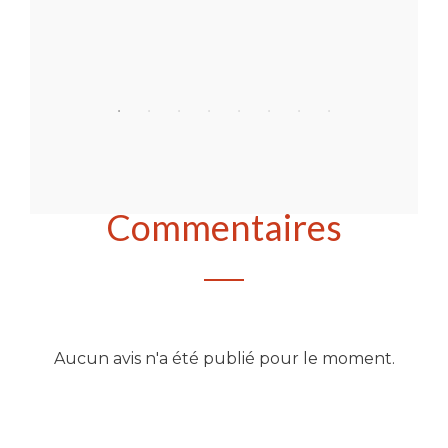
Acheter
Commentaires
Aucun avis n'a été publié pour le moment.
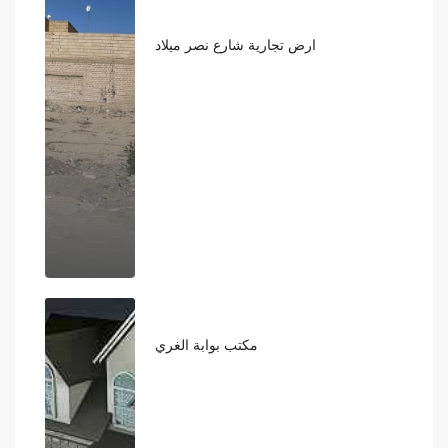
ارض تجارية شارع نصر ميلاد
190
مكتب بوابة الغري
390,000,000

* * *

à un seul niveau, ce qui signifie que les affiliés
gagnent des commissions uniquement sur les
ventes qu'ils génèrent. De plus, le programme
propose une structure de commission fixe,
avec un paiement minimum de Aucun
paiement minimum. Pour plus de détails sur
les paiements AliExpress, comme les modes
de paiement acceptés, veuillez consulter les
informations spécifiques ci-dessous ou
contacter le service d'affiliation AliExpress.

* * *

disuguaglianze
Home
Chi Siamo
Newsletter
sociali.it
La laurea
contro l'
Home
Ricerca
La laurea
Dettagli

* * *

The task:
Convert every line from the one containing "ارض تجارية شارع نصر ميلاد" down to the one containing "390,000,000", both included, into a numbered list with no blank lines.

Task answer:
1. ارض تجارية شارع نصر ميلاد
2. 190
3. مكتب بوابة الغري
4. 390,000,000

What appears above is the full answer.